Que reste-t-il à faire aux Malgaches très mal éduqués dans la notion de citoyenneté et qui ne croient ni en eux-mêmes, ni au pouvoir actuel, ni aux politiciens et encore moins en la justice du moment? En l’état des choses, rien sinon survivre avec l’espoir qui fait vivre les… imbéciles. Car pour l’heure, Le pouvoir (ou plus exactement l’illusion du pouvoir) est détenu, non par des élites, mais par des inaptocrates. Et çà durera jusqu’à quand, vous demanderiez-vous? Ben, cela durera jusqu’à ce que se termine l’argent des autres. La balle est donc dans le camp des bailleurs de fonds. Sinon, il faudra espérer une implosion inattendue -mais souhaitée par plus de 22 millions de Malgaches-, tout étant possible ici-bas. Puis, l’après Rajaonarimampianina sera-elle enfin l’ère de la reconstruction ou alors celle de la continuité de cette inaptocratie? Les survivants vivront et verront…
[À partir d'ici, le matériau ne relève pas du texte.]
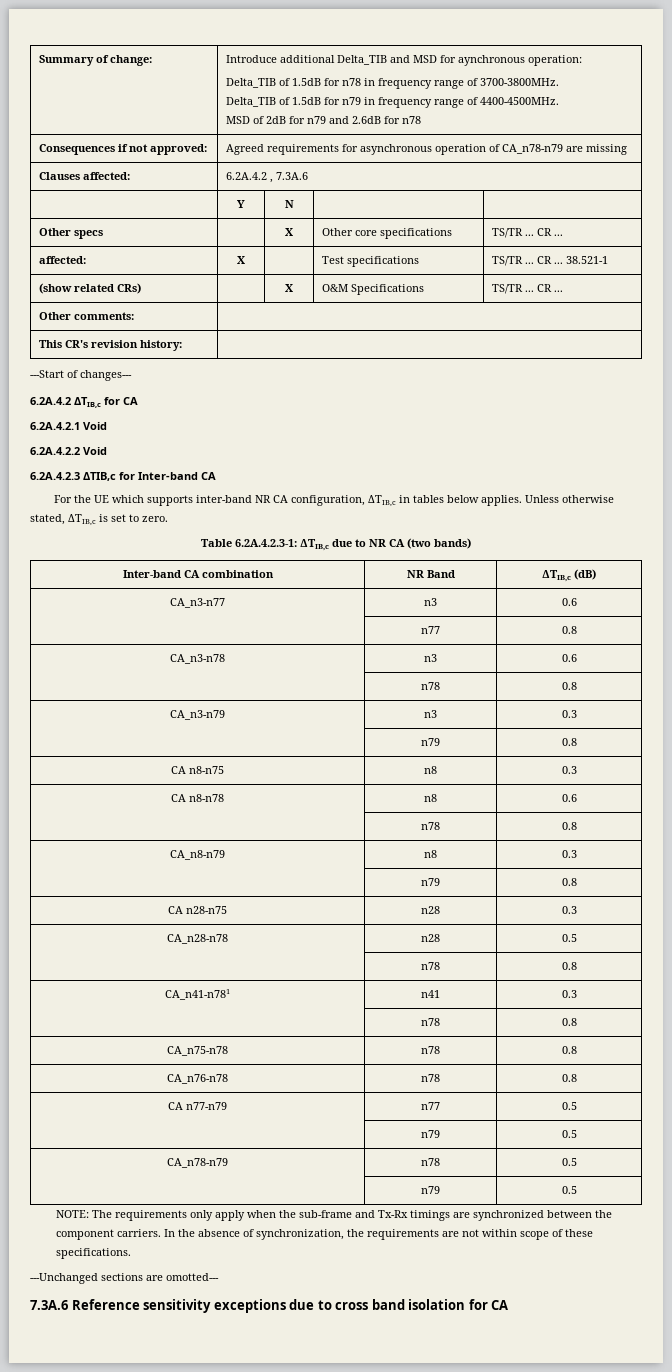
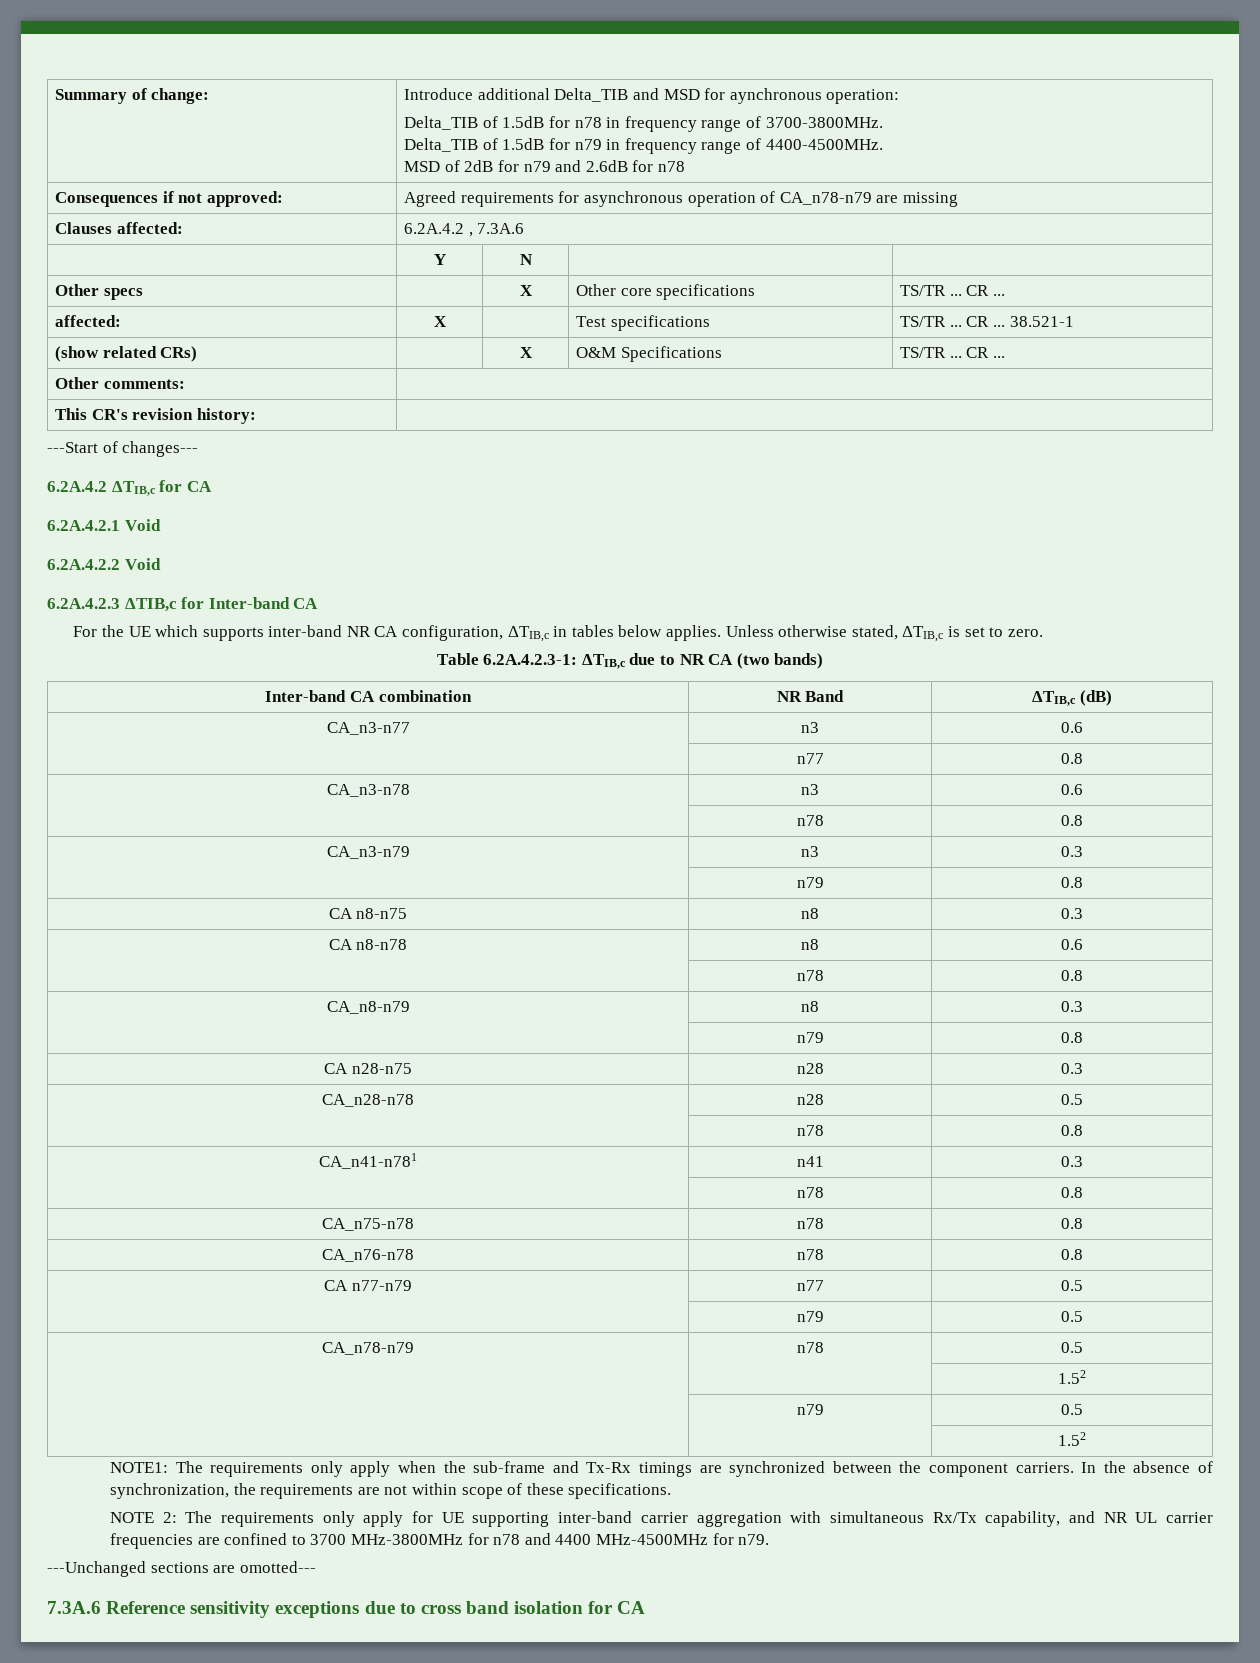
[421,1186,440,1194] [561,1186,577,1194] [56,1210,90,1218] // | n79 | 0.5 // NOTE: -> [1058,1370,1086,1384] [796,1404,824,1415] [1061,1404,1083,1415] [1058,1432,1086,1446] [110,1462,169,1473] // | | 1.52 // | n79 | 0.5 // | | 1.52 // NOTE1:
(132, 1253) none -> [110,1511,1214,1527] [110,1533,770,1549] // NOTE 2: The requirements only apply for UE supporting inter-band carrier aggregation with simultaneous Rx/Tx capability, and NR UL carrier frequencies are confined to 3700 MHz-3800MHz for n78 and 4400 MHz-4500MHz for n79.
Mais si çà dure (surtout avec cette histoire de toilettage de constitution en gestation), combien en restera-t-il au train où vont les choses de la vie au quotidien à Madagascar? Car otage de son entourage aussi incapable que lui, le président Rajaonarimampianina n’aura jamais le courage de démissionner.

Laurence Johnson Peter. Pédagogue canadien spécialisé dans l’organisation hiérarchique (1919-1990).


Dilbert. «Le principe de Dilbert » et « Dilbert: comment devenir chef à la place du chef » sont des bandes dessinées de l’Américain Scott Adams, né en 1957.


Etienne de La Boétie. Ecrivain humaniste et un poète français (1530-1563).

George Orwell. Vrai nom: Eric Arthur Blair. Ecrivain et journaliste anglais (1903-1950), auteur du best-seller « 1984 ».


George Carlin. George Dennis Carlin, humoriste, acteur et scénariste américain (1937-2008).


Serge Schweiter. Enseignant-chercheur français à Aix-Marseille Université. Il dirige la filière "analyse économique" à l’Institut Catholique d’études supérieures (ICES).


Mencius Moldbug. De son vrai nom Curtis Guy Yarvin, il est un blogueur américain, informaticien software et philosophe politique qui a relancé la pensée réactionnaire.


Pierre Desproges. Humoriste français réputé pour son humour noir, son anticonformisme et son sens de l'absurde (1939-1988).